Les Néandertaliens prenaient-ils de l’aspirine ?

Published 15/03/2017 in Sciences

Les Néandertaliens prenaient-ils de l’aspirine ?
Reconstitution contemporaine du visage d’un Néandertalien, exposée dans un musée à Krapina, en Croatie.

Migraine

Longtemps avant le retour en force de l’agriculture bio et de l’automédication, les Néandertaliens, plutôt végétariens, mangeaient de l’écorce de peuplier pour se soigner.

Quel est l’enjeu ?

Il y a peu encore, l’histoire de l’aspirine n’avait pas plus de 4 000 ans environ.
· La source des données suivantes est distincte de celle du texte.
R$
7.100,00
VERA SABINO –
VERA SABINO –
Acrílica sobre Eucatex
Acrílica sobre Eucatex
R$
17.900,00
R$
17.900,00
A l’époque, les anciens Egyptiens, puis les anciens Grecs avec Hippocrate, préparent l’écorce de saule en décoction pour soulager leurs douleurs. Mais une étude publiée dans la revue Nature va contraindre les historiens de la médecine à reculer le curseur de plus de… 40 000 ans. Depuis quelques mois, des chercheurs étudient des fossiles retrouvés sur les sites rupestres de Spy, en Belgique, et de El Sidrón, au nord-est de l’Espagne pour mieux comprendre le mode de vie et les habitudes alimentaires des Néandertaliens. Et loin de se comporter comme les brutes épaisses que nous pourrions imaginer, les scientifiques ont révélé qu’ils étaient plutôt végétariens, et fins connaisseurs des plantes médicinales.

Comment les chercheurs ont-ils procédé ?

L’équipe internationale composée notamment de scientifiques du Centre australien pour l’ADN ancien (Acad) de l’Université d’Adélaïde a analysé et comparé des échantillons de plaque dentaire de quatre Néandertaliens âgés de 42 000 à 50 000 ans. A leur grande surprise, les chercheurs ont découvert que l’un de ces quatre individus souffrait d’un abcès dentaire très douloureux et qu’il se soignait en mangeant de l’écorce de peuplier, un arbre qui contient de l’acide salicylique, le principe actif de l’aspirine. Plus surprenant encore, ils ont retrouvé du Penicillium sur ses dents… une moisissure à la base de la célèbre pénicilline.

Qu’ont-ils découvert et à quoi ça sert ?

Les résultats de l’étude suggèrent que les Néandertaliens développaient un comportement bien plus complexe que ce que nos représentations actuelles laissent penser. «Apparemment, les Néandertaliens possédaient une bonne connaissance des plantes médicinales et de leurs propriétés anti-inflammatoires et analgésiques», explique Alan Cooper, directeur de l’Acad. Mais pour lui, l’utilisation d’antibiotiques 40 000 ans avant la découverte de la pénicilline par Alexander Flemming en 1923 serait plus surprenante, la moisissure antibiotique s’étant peut-être retrouvée là par hasard lors de la consommation d’un fruit partiellement moisi. D’autant qu’elle n’a été retrouvée que sur un seul individu. Trop peu pour conclure à l’utilisation volontaire d’un antibiotique. L’utilisation d’antibiotiques remonte néanmoins, comme l’aspirine, à plusieurs milliers d’années. On se servait déjà des pouvoirs curatifs du Penicillium dans l’Antiquité en appliquant des peaux de fruits moisis sur les plaies. Plus étonnant, les anciens Nubiens qui peuplaient les bords du Nil il y a quelque 2 000 ans luttaient contre les infections grâce à la tétracycline produite par une bactérie qui proliférait lors de la fermentation du grain utilisé pour la bière.